Figure 12.11 CSF and cerebral venous blood flow alterations in a hydrocephalus patient. MRI of a 32-year-old hydrocephalus patient suffering from severe headache and presenting with ventricular dilation (a, d). CSF stroke volumes in the aqueduct, foramen of Magendie, pontine cistern, and spinal spaces are displayed. (b,e) Venous angiography showed that cerebral venous outflow was restricted in jugular veins and predominantly in the posterior part (white ellipse). Axial vascular (c) and CSF (f) flow investigation confirmed the results. Cerebral arterial flow was 953 ml/s. The PC-MRI report pointed to a possible venous origin of hydrocephalus in this patient.

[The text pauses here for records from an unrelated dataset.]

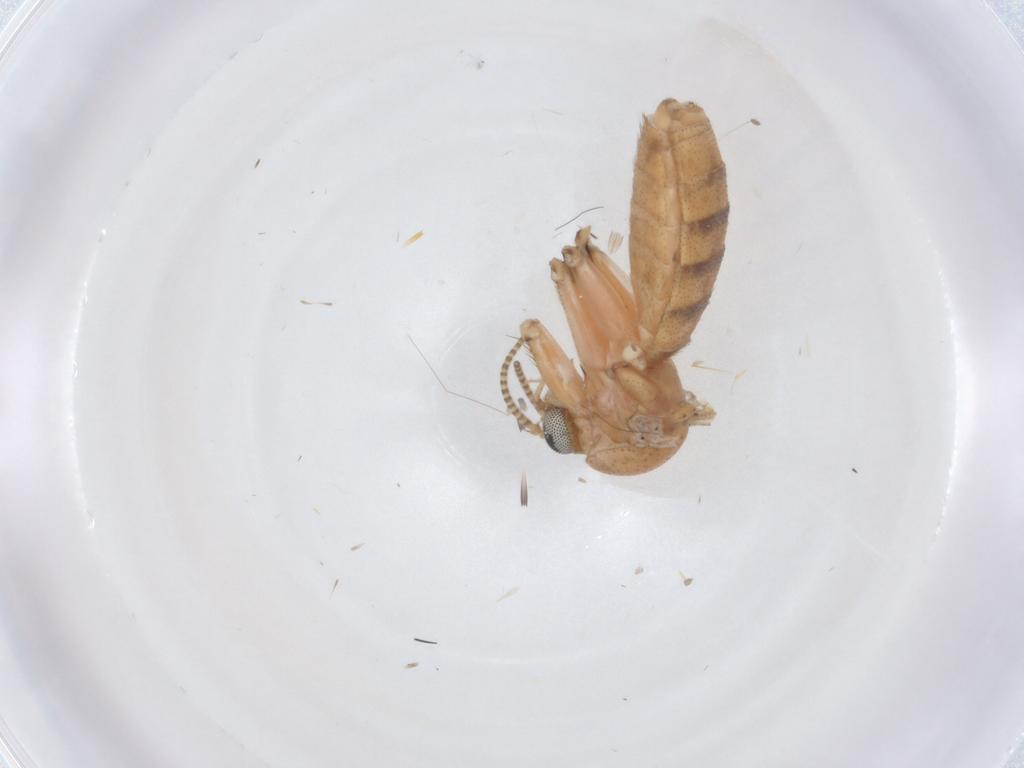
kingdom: Animalia
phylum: Arthropoda
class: Insecta
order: Diptera
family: Mycetophilidae
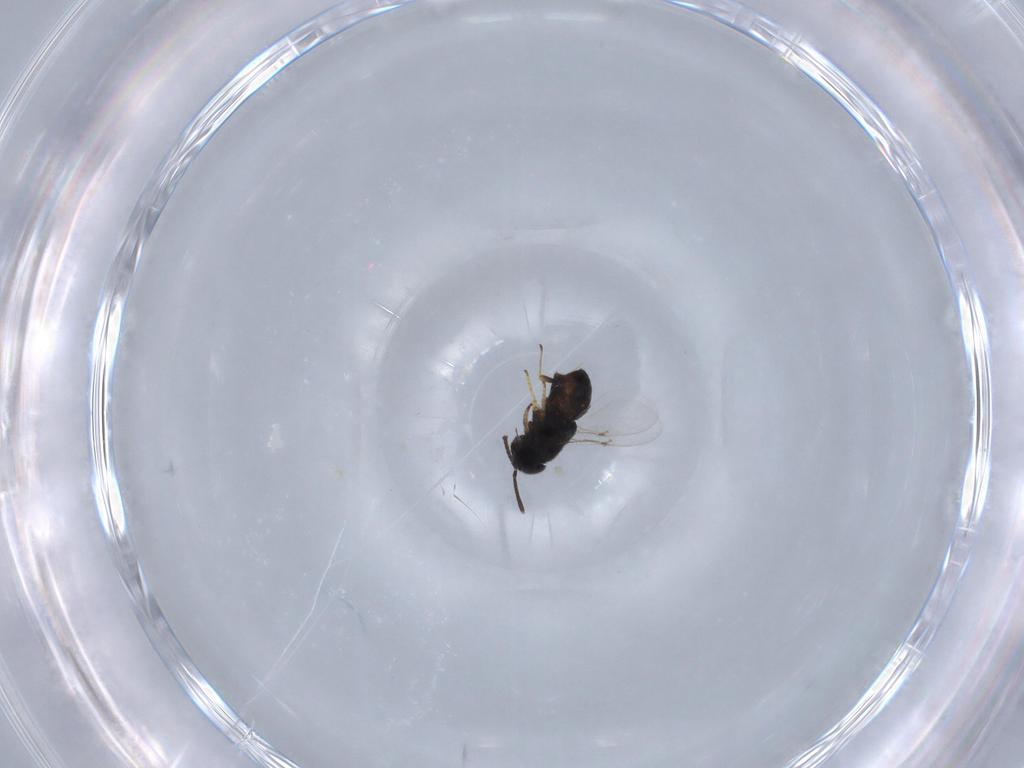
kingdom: Animalia
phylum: Arthropoda
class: Insecta
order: Hymenoptera
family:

Coupling of the cardiovascular and cerebrospinal fluid (CSF) system is considered to be important in understanding the pathophysiology of cerebrovascular and craniospinal disease. A coupled cardiovascular and CSF system model was designed to examine the relation of spinal cord blood flow and CSF pulsations along the spinal subarachnoid space [53].
As hydrocephalus mainly results from a brain compression initiated by CSF flows, it seems logical to associate this flow-induced stress mechanism with pathologies affecting the spine such as Chiari malformation or syringomyelia.
Figures 12.12 and 12.13 present the case of two patients where PC-MRI could quantify CSF flow alterations in the spinal canal. However, these examples do not aim to explain these complex pathologies which, according to previous experience, present large variabilities.